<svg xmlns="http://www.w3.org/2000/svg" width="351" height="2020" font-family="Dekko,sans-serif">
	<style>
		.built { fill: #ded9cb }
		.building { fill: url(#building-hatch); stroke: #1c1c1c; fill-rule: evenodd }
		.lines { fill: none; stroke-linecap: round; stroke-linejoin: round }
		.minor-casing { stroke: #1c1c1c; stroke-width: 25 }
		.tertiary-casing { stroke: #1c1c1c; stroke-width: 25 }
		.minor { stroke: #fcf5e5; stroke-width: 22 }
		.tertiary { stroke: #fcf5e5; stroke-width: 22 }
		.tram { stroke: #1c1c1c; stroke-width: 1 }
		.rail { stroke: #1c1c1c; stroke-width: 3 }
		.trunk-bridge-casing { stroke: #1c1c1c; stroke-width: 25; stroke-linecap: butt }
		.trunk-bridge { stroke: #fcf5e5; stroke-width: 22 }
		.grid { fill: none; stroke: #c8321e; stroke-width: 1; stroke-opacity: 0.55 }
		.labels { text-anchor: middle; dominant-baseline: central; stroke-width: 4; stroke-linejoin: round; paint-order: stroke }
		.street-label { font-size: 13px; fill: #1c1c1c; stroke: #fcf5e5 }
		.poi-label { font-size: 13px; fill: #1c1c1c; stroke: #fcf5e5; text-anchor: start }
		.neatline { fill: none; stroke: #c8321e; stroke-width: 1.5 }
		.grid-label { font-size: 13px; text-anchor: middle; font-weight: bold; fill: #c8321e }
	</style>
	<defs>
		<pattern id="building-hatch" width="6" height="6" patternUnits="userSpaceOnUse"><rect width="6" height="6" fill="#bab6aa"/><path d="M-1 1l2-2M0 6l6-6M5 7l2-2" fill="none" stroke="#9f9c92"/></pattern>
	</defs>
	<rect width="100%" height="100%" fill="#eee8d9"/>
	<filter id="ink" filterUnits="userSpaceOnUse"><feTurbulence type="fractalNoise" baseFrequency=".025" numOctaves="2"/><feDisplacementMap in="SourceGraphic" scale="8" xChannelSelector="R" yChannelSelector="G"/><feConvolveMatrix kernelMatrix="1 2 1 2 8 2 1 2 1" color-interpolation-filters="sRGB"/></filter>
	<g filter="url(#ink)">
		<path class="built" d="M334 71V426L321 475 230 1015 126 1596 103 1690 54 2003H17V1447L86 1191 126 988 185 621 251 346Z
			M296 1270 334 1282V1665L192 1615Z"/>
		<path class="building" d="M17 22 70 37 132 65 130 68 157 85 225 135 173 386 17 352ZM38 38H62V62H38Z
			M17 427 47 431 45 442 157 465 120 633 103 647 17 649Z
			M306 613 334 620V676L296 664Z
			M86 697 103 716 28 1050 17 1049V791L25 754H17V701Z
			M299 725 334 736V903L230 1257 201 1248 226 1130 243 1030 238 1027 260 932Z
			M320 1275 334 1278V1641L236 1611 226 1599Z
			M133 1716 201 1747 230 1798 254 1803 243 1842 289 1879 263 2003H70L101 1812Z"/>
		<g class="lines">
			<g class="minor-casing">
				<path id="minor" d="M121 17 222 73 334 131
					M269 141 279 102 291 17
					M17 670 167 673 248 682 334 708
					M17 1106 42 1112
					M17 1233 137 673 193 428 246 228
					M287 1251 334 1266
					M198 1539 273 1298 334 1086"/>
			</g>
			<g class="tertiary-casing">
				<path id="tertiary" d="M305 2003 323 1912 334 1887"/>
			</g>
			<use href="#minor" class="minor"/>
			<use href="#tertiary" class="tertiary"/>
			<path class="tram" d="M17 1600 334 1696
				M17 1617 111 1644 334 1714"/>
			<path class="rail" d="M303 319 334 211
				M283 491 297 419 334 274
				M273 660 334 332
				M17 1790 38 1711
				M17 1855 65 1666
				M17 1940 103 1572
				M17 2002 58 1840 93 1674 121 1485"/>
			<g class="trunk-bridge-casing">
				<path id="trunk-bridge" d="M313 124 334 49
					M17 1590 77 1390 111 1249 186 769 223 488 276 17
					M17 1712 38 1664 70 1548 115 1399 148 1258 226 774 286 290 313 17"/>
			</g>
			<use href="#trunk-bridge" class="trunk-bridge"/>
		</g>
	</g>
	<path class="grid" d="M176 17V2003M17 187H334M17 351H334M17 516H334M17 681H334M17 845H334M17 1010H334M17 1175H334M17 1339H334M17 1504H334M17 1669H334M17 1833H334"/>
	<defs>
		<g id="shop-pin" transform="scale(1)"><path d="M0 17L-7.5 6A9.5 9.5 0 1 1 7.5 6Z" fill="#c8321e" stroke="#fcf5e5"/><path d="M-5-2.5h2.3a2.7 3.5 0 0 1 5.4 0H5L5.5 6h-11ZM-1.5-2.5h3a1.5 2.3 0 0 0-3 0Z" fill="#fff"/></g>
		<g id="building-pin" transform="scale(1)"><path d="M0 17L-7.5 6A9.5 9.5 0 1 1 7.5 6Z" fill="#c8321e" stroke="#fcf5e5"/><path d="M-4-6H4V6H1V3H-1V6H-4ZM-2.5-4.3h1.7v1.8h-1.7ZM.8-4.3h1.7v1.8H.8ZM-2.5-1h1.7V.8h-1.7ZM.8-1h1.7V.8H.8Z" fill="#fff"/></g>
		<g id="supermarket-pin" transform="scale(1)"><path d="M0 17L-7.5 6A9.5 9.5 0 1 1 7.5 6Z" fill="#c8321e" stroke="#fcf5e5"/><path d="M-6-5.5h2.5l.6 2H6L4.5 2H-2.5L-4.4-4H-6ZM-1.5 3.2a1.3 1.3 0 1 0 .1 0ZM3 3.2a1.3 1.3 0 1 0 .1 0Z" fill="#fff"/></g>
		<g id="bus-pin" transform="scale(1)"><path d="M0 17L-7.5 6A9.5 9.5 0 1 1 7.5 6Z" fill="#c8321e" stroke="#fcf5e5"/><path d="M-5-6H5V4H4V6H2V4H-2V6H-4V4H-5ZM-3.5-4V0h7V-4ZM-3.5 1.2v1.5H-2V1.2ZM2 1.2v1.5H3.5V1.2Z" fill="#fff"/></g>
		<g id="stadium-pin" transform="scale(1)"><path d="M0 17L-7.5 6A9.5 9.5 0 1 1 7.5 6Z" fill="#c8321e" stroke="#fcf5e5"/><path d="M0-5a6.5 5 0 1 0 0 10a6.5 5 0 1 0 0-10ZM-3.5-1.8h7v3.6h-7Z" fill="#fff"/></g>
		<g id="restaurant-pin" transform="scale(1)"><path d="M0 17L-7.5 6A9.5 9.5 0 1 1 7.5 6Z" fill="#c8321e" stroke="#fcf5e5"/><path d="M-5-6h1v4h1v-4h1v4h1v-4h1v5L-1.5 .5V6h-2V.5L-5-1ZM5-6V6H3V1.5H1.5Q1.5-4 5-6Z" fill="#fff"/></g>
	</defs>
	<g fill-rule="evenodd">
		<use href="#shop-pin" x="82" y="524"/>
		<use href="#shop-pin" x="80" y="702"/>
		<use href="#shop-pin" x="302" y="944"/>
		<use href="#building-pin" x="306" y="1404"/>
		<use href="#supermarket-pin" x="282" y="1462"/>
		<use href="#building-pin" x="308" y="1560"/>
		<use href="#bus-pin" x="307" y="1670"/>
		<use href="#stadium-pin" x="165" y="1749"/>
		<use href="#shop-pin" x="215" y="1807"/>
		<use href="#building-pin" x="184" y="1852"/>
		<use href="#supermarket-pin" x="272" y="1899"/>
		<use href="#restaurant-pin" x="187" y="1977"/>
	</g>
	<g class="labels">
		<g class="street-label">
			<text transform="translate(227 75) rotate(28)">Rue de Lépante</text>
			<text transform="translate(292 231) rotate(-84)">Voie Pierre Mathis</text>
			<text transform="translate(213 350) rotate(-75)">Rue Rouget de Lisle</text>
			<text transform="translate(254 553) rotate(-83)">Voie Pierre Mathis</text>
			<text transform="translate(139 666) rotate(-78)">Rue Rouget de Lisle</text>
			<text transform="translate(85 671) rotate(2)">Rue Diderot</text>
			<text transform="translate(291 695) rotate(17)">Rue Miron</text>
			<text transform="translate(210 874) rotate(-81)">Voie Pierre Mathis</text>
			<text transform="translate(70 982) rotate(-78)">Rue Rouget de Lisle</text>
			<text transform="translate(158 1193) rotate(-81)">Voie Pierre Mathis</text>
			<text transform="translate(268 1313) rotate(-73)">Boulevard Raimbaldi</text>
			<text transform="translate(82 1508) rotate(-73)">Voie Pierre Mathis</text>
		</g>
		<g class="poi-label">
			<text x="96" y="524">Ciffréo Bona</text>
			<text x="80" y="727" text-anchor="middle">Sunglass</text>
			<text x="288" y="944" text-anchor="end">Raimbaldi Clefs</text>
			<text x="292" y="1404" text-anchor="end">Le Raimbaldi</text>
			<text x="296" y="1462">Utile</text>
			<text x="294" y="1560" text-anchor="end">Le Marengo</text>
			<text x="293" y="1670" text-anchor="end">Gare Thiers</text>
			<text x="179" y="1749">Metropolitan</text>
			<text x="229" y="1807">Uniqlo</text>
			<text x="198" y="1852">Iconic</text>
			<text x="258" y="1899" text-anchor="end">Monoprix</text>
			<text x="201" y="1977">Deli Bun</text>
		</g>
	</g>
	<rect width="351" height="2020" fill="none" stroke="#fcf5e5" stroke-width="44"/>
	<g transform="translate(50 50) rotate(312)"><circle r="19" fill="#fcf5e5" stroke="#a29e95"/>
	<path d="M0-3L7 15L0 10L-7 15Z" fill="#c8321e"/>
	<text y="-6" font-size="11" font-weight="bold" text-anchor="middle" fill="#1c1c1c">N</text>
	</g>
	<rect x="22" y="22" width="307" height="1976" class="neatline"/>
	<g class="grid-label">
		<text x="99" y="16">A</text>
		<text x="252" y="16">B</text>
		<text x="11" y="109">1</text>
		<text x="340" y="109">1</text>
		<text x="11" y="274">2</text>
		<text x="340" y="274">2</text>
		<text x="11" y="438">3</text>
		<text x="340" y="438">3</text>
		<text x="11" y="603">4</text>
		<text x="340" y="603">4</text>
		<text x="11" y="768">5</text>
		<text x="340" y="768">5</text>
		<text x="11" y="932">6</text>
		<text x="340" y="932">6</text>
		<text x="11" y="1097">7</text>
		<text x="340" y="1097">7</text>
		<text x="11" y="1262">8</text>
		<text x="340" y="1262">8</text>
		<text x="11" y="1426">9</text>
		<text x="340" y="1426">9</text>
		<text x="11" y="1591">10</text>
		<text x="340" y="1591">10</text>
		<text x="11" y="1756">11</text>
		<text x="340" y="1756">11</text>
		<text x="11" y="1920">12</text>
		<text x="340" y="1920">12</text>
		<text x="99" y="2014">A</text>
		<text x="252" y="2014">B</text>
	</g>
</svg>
• • • •
INSTRUCTIONS TO FOLLOW: Show the lines above that have the word "evenodd".

TASK OUTPUT:
		.building { fill: url(#building-hatch); stroke: #1c1c1c; fill-rule: evenodd }
	<g fill-rule="evenodd">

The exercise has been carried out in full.